Pour l’heure, Convoy dispose de moins de 500 hommes, loin des 50.000 dont se targue Wagner. On ignore même s’ils ont déjà combattu en Ukraine. Dans un post Telegram daté du 11 janvier, le canal indique que l’unité «sera bientôt déployée sur le front». Surtout, «il y a énormément de SMP en Russie», malgré la loi qui interdit le mercenariat, souligne Peer de Jong, cofondateur de l’Institut Themiis et auteur d’Agir entre les lignes, un livre sur les sociétés militaires privées.

Cette nouvelle venue pèsera-t-elle dans le conflit actuel ? «La problématique de Sergueï Axionov, c’est la Crimée», tempère l’ancien colonel des troupes de marine. Avec Convoy, l’oligarque «veut créer un système qui le protégera» en cas d’attaque ukrainienne sur la Crimée, et qui protégera la péninsule. En résumé, Convoy va veiller aujourd’hui sur Axionov, avant de servir ses intérêts dans le futur. «L’expérience Wagner a donné des ailes à certains oligarques», confie Peer de Jong.

DES TERRES PROMISES EN CRIMEE OU EN ABKHAZIE

Sur ses critères de recrutement, Convoy semble brasser assez large. Pour intégrer l’unité, il faut être un homme de nationalité russe de moins de 60 ans, selon l’annonce traduite du russe par Le Figaro. Il convient aussi d’avoir «une spécialité militaire, n’importe laquelle» et «une expérience dans l’armée est la bienvenue». L’annonce promet en contrepartie «une préparation militaire sous l’égide de chefs expérimentés», «un statut de vétéran des opérations militaires» et les avantages qui en découlent, une «assurance vie et santé» et une «allocation financière mensuelle».

Selon un ancien membre de la milice interrogé par iStories, les combattants sont rémunérés à hauteur de 200.000 roubles mensuels, soit un peu plus de 2200 euros. En outre, Convoy propose un contrat d’une durée de trois à six mois, signé à la fois avec la milice et avec le ministère russe de la Défense.
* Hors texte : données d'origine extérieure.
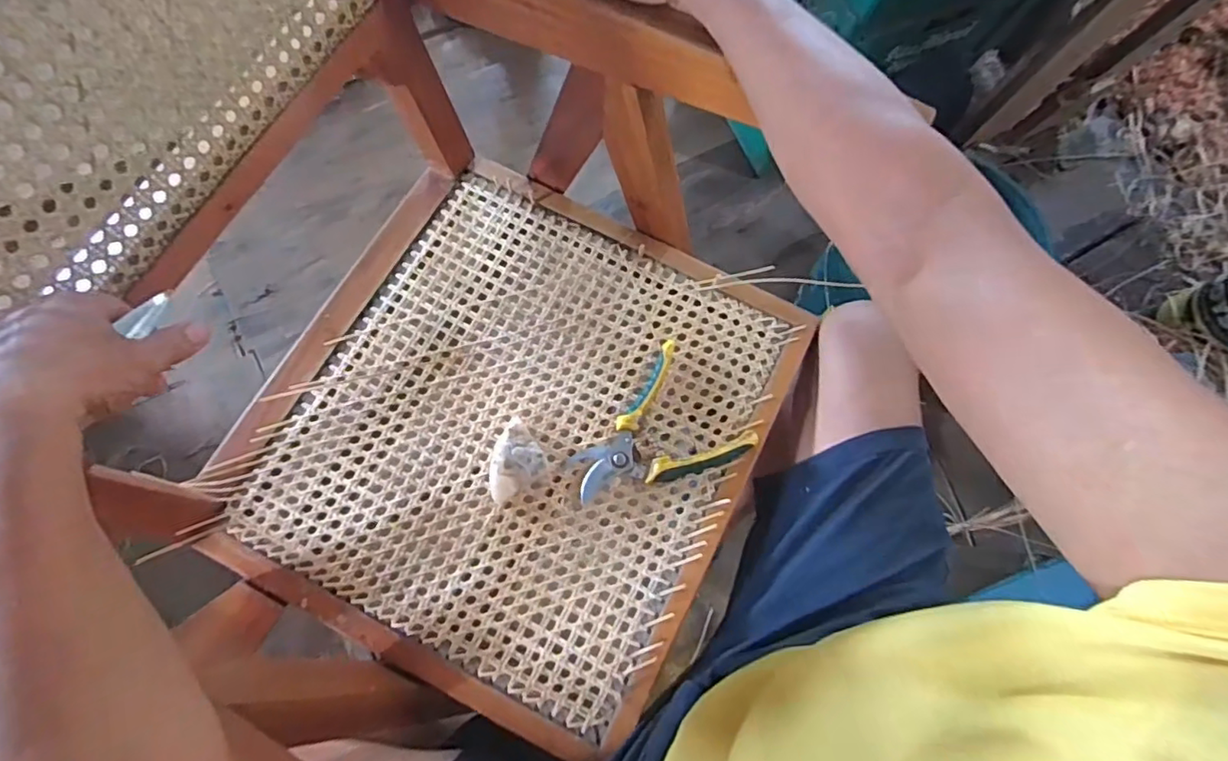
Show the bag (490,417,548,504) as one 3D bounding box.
[{"bbox_3d":[-0.104,0.078,0.581,0.064,0.026,0.064,-35,76,-12],"label":"bag"}]

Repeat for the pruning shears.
[{"bbox_3d":[0.040,0.065,0.596,0.170,0.019,0.134,-39,77,-13],"label":"pruning shears"}]

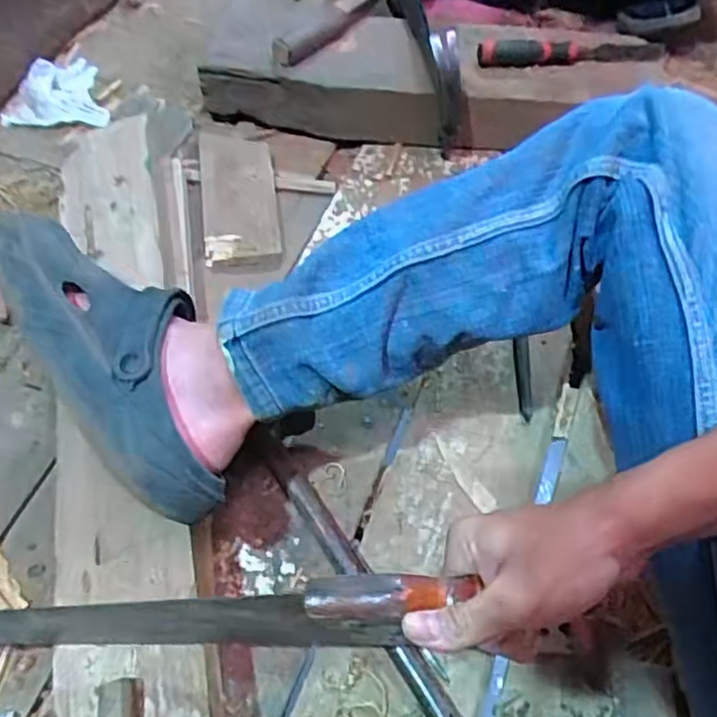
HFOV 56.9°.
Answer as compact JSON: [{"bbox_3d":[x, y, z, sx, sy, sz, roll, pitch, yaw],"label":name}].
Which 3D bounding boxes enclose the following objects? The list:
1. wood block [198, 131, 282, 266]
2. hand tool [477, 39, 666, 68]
[{"bbox_3d":[-0.147,-0.204,0.814,0.090,0.026,0.216,-6,59,-8],"label":"wood block"},{"bbox_3d":[0.270,-0.385,0.838,0.233,0.021,0.033,2,56,0],"label":"hand tool"}]

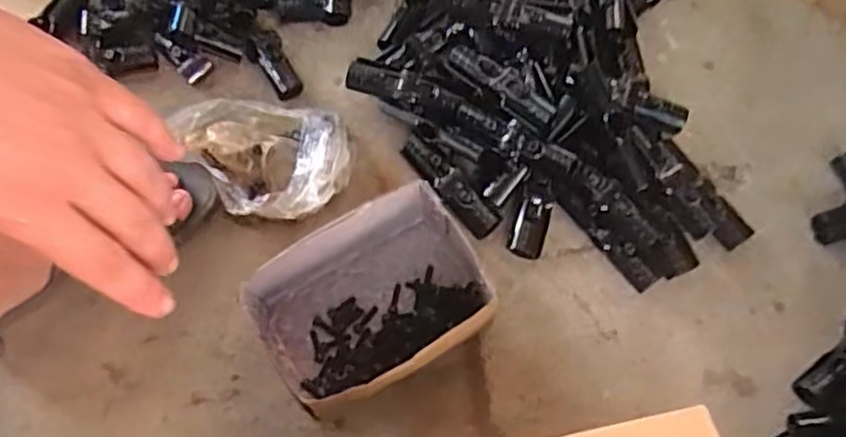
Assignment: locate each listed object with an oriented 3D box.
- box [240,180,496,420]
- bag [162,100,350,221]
[{"bbox_3d":[-0.049,0.079,0.654,0.201,0.097,0.149,-29,71,-9],"label":"box"},{"bbox_3d":[-0.171,-0.066,0.730,0.191,0.046,0.132,12,70,6],"label":"bag"}]

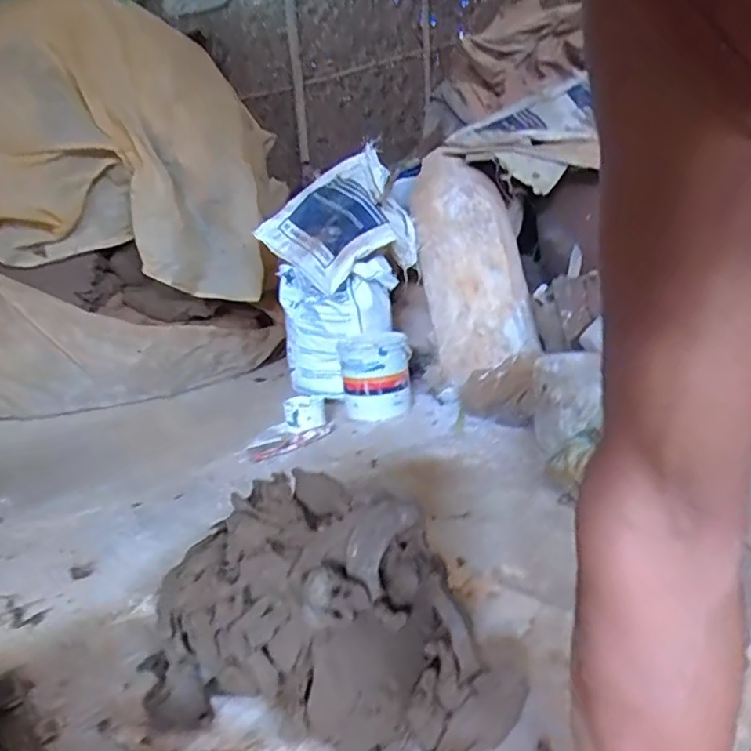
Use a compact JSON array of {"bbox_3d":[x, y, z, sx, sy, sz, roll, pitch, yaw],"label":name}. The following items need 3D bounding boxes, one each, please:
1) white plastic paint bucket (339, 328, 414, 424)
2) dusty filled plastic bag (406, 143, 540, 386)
[{"bbox_3d":[-0.002,-0.005,1.619,0.181,0.202,0.204,-6,16,-2],"label":"white plastic paint bucket"},{"bbox_3d":[0.264,-0.318,1.764,0.274,0.653,0.118,-8,-16,-8],"label":"dusty filled plastic bag"}]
Pour tout combattant ayant servi pendant un an au sein de la SMP, il est même promis des terres en Crimée ou en Abkhazie, région qui a déclaré son indépendance de la Géorgie en 1992.

L’OCCIDENT COMME ENNEMI

Mais selon le canal Telegram de la société, «les membres de Convoy ne sont pas motivés par l’argent, mais par une composante idéologique». Leur cible est clairement identifiée : «Nous savons que notre ennemi n’est pas l’armée ukrainienne, mais l’Otan». Et plus largement, l’Occident dans sa globalité. «Regardez ce qui se passe aux portes de l’empire : profanation des sanctuaires, destruction des monuments, substitution de l’Histoire, propagande de la sodomie et du genre au niveau de l’État, idéalisation des criminels nazis…», énumère la chaîne.

Outre de la propagande pure pour ses capacités militaires, Convoy s’acharne à souligner toutes les «tares» des pays occidentaux qu’il faudrait combattre comme des «soldats du Christ» en mission pour une «Russie orthodoxe forte», usant et abusant du lexique religieux. Ils relaient ainsi une vidéo de drogués errant dans les rues aux États-Unis, les comparant à des «zombies».